■ Task objective
Copy the listing below word for word, every line included.

────────────────

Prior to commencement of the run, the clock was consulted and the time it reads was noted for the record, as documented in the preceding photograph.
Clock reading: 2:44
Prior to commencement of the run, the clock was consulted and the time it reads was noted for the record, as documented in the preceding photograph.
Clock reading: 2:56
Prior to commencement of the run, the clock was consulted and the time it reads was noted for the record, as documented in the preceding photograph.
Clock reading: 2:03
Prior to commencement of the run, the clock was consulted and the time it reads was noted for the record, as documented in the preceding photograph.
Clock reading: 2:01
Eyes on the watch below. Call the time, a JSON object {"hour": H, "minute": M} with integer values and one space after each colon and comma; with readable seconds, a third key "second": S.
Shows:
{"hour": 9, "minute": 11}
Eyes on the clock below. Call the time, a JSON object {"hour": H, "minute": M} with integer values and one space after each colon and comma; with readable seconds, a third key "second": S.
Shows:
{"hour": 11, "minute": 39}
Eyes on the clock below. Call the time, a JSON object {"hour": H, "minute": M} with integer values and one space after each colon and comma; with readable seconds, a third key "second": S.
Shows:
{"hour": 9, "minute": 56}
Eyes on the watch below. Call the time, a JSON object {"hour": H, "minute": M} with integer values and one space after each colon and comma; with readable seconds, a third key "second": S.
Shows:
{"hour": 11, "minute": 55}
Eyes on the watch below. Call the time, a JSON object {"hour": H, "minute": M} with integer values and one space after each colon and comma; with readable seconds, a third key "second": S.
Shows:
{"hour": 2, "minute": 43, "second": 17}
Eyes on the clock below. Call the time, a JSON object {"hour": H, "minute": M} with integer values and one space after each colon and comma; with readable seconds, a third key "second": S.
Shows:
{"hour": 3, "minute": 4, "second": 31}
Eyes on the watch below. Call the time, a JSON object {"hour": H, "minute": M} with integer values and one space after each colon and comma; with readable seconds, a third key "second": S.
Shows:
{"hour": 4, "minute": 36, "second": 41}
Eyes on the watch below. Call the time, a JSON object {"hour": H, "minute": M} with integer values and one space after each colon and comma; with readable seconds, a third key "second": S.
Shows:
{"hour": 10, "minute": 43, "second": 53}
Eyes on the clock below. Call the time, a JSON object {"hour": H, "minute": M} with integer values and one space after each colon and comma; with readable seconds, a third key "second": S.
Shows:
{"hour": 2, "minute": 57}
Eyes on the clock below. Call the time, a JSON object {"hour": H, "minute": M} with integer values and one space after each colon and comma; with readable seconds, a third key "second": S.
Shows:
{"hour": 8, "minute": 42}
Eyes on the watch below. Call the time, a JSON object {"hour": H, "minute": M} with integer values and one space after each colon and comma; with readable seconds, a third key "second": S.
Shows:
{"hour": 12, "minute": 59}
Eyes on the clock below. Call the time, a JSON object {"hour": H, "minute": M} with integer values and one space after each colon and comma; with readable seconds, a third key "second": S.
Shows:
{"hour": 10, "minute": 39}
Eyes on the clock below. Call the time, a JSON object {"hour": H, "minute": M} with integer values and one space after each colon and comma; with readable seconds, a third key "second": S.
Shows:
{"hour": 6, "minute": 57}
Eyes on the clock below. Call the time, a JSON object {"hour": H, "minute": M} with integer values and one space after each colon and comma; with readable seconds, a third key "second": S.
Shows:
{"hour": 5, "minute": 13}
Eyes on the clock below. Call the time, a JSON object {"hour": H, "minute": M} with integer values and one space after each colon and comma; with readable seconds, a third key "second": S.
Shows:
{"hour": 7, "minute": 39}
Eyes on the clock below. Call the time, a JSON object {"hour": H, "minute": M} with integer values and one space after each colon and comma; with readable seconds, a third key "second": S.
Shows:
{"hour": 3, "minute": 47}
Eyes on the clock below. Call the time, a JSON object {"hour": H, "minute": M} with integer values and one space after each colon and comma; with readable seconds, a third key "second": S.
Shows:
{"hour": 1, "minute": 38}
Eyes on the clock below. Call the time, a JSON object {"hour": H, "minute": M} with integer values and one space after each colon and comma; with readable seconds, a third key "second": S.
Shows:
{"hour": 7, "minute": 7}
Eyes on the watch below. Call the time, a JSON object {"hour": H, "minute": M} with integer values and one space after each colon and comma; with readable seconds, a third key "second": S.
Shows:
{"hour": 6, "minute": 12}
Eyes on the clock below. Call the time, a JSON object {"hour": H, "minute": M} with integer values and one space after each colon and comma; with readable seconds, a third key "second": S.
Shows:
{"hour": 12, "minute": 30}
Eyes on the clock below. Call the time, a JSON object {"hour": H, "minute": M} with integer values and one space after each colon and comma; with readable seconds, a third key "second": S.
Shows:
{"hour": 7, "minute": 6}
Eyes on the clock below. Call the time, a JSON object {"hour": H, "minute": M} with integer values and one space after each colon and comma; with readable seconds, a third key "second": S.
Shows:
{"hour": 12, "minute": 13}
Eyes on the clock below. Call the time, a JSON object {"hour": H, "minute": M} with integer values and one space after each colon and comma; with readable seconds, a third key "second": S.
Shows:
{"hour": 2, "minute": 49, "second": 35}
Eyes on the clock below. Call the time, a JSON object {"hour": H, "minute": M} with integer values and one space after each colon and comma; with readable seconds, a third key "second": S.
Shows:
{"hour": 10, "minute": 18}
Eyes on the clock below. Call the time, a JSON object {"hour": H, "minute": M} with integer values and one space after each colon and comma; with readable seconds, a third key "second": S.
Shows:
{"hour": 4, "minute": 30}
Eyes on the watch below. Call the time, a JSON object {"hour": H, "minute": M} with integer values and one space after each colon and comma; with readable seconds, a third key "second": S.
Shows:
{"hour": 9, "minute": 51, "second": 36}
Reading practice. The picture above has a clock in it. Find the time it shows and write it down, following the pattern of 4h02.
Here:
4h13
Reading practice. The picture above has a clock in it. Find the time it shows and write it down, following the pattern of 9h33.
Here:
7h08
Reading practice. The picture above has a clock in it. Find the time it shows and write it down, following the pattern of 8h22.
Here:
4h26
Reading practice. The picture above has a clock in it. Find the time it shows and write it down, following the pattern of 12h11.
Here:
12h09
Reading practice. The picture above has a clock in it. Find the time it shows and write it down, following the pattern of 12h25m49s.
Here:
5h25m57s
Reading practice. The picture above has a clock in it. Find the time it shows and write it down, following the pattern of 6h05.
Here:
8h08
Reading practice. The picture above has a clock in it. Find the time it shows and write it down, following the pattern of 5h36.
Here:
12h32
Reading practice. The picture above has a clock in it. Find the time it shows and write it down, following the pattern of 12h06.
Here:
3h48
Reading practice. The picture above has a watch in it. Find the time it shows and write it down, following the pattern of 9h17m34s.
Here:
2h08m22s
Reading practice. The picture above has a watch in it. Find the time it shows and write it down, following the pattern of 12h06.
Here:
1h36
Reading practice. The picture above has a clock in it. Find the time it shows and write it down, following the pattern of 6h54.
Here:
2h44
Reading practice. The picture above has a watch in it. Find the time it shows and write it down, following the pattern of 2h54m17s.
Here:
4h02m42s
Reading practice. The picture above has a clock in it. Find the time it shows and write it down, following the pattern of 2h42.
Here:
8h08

────────────────

■ Full answer
Prior to commencement of the run, the clock was consulted and the time it reads was noted for the record, as documented in the preceding photograph.
Clock reading: 2:44
Prior to commencement of the run, the clock was consulted and the time it reads was noted for the record, as documented in the preceding photograph.
Clock reading: 2:56
Prior to commencement of the run, the clock was consulted and the time it reads was noted for the record, as documented in the preceding photograph.
Clock reading: 2:03
Prior to commencement of the run, the clock was consulted and the time it reads was noted for the record, as documented in the preceding photograph.
Clock reading: 2:01
Eyes on the watch below. Call the time, a JSON object {"hour": H, "minute": M} with integer values and one space after each colon and comma; with readable seconds, a third key "second": S.
Shows:
{"hour": 9, "minute": 11}
Eyes on the clock below. Call the time, a JSON object {"hour": H, "minute": M} with integer values and one space after each colon and comma; with readable seconds, a third key "second": S.
Shows:
{"hour": 11, "minute": 39}
Eyes on the clock below. Call the time, a JSON object {"hour": H, "minute": M} with integer values and one space after each colon and comma; with readable seconds, a third key "second": S.
Shows:
{"hour": 9, "minute": 56}
Eyes on the watch below. Call the time, a JSON object {"hour": H, "minute": M} with integer values and one space after each colon and comma; with readable seconds, a third key "second": S.
Shows:
{"hour": 11, "minute": 55}
Eyes on the watch below. Call the time, a JSON object {"hour": H, "minute": M} with integer values and one space after each colon and comma; with readable seconds, a third key "second": S.
Shows:
{"hour": 2, "minute": 43, "second": 17}
Eyes on the clock below. Call the time, a JSON object {"hour": H, "minute": M} with integer values and one space after each colon and comma; with readable seconds, a third key "second": S.
Shows:
{"hour": 3, "minute": 4, "second": 31}
Eyes on the watch below. Call the time, a JSON object {"hour": H, "minute": M} with integer values and one space after each colon and comma; with readable seconds, a third key "second": S.
Shows:
{"hour": 4, "minute": 36, "second": 41}
Eyes on the watch below. Call the time, a JSON object {"hour": H, "minute": M} with integer values and one space after each colon and comma; with readable seconds, a third key "second": S.
Shows:
{"hour": 10, "minute": 43, "second": 53}
Eyes on the clock below. Call the time, a JSON object {"hour": H, "minute": M} with integer values and one space after each colon and comma; with readable seconds, a third key "second": S.
Shows:
{"hour": 2, "minute": 57}
Eyes on the clock below. Call the time, a JSON object {"hour": H, "minute": M} with integer values and one space after each colon and comma; with readable seconds, a third key "second": S.
Shows:
{"hour": 8, "minute": 42}
Eyes on the watch below. Call the time, a JSON object {"hour": H, "minute": M} with integer values and one space after each colon and comma; with readable seconds, a third key "second": S.
Shows:
{"hour": 12, "minute": 59}
Eyes on the clock below. Call the time, a JSON object {"hour": H, "minute": M} with integer values and one space after each colon and comma; with readable seconds, a third key "second": S.
Shows:
{"hour": 10, "minute": 39}
Eyes on the clock below. Call the time, a JSON object {"hour": H, "minute": M} with integer values and one space after each colon and comma; with readable seconds, a third key "second": S.
Shows:
{"hour": 6, "minute": 57}
Eyes on the clock below. Call the time, a JSON object {"hour": H, "minute": M} with integer values and one space after each colon and comma; with readable seconds, a third key "second": S.
Shows:
{"hour": 5, "minute": 13}
Eyes on the clock below. Call the time, a JSON object {"hour": H, "minute": M} with integer values and one space after each colon and comma; with readable seconds, a third key "second": S.
Shows:
{"hour": 7, "minute": 39}
Eyes on the clock below. Call the time, a JSON object {"hour": H, "minute": M} with integer values and one space after each colon and comma; with readable seconds, a third key "second": S.
Shows:
{"hour": 3, "minute": 47}
Eyes on the clock below. Call the time, a JSON object {"hour": H, "minute": M} with integer values and one space after each colon and comma; with readable seconds, a third key "second": S.
Shows:
{"hour": 1, "minute": 38}
Eyes on the clock below. Call the time, a JSON object {"hour": H, "minute": M} with integer values and one space after each colon and comma; with readable seconds, a third key "second": S.
Shows:
{"hour": 7, "minute": 7}
Eyes on the watch below. Call the time, a JSON object {"hour": H, "minute": M} with integer values and one space after each colon and comma; with readable seconds, a third key "second": S.
Shows:
{"hour": 6, "minute": 12}
Eyes on the clock below. Call the time, a JSON object {"hour": H, "minute": M} with integer values and one space after each colon and comma; with readable seconds, a third key "second": S.
Shows:
{"hour": 12, "minute": 30}
Eyes on the clock below. Call the time, a JSON object {"hour": H, "minute": M} with integer values and one space after each colon and comma; with readable seconds, a third key "second": S.
Shows:
{"hour": 7, "minute": 6}
Eyes on the clock below. Call the time, a JSON object {"hour": H, "minute": M} with integer values and one space after each colon and comma; with readable seconds, a third key "second": S.
Shows:
{"hour": 12, "minute": 13}
Eyes on the clock below. Call the time, a JSON object {"hour": H, "minute": M} with integer values and one space after each colon and comma; with readable seconds, a third key "second": S.
Shows:
{"hour": 2, "minute": 49, "second": 35}
Eyes on the clock below. Call the time, a JSON object {"hour": H, "minute": M} with integer values and one space after each colon and comma; with readable seconds, a third key "second": S.
Shows:
{"hour": 10, "minute": 18}
Eyes on the clock below. Call the time, a JSON object {"hour": H, "minute": M} with integer values and one space after each colon and comma; with readable seconds, a third key "second": S.
Shows:
{"hour": 4, "minute": 30}
Eyes on the watch below. Call the time, a JSON object {"hour": H, "minute": M} with integer values and one space after each colon and comma; with readable seconds, a third key "second": S.
Shows:
{"hour": 9, "minute": 51, "second": 36}
Reading practice. The picture above has a clock in it. Find the time it shows and write it down, following the pattern of 4h02.
Here:
4h13
Reading practice. The picture above has a clock in it. Find the time it shows and write it down, following the pattern of 9h33.
Here:
7h08
Reading practice. The picture above has a clock in it. Find the time it shows and write it down, following the pattern of 8h22.
Here:
4h26
Reading practice. The picture above has a clock in it. Find the time it shows and write it down, following the pattern of 12h11.
Here:
12h09
Reading practice. The picture above has a clock in it. Find the time it shows and write it down, following the pattern of 12h25m49s.
Here:
5h25m57s
Reading practice. The picture above has a clock in it. Find the time it shows and write it down, following the pattern of 6h05.
Here:
8h08
Reading practice. The picture above has a clock in it. Find the time it shows and write it down, following the pattern of 5h36.
Here:
12h32
Reading practice. The picture above has a clock in it. Find the time it shows and write it down, following the pattern of 12h06.
Here:
3h48
Reading practice. The picture above has a watch in it. Find the time it shows and write it down, following the pattern of 9h17m34s.
Here:
2h08m22s
Reading practice. The picture above has a watch in it. Find the time it shows and write it down, following the pattern of 12h06.
Here:
1h36
Reading practice. The picture above has a clock in it. Find the time it shows and write it down, following the pattern of 6h54.
Here:
2h44
Reading practice. The picture above has a watch in it. Find the time it shows and write it down, following the pattern of 2h54m17s.
Here:
4h02m42s
Reading practice. The picture above has a clock in it. Find the time it shows and write it down, following the pattern of 2h42.
Here:
8h08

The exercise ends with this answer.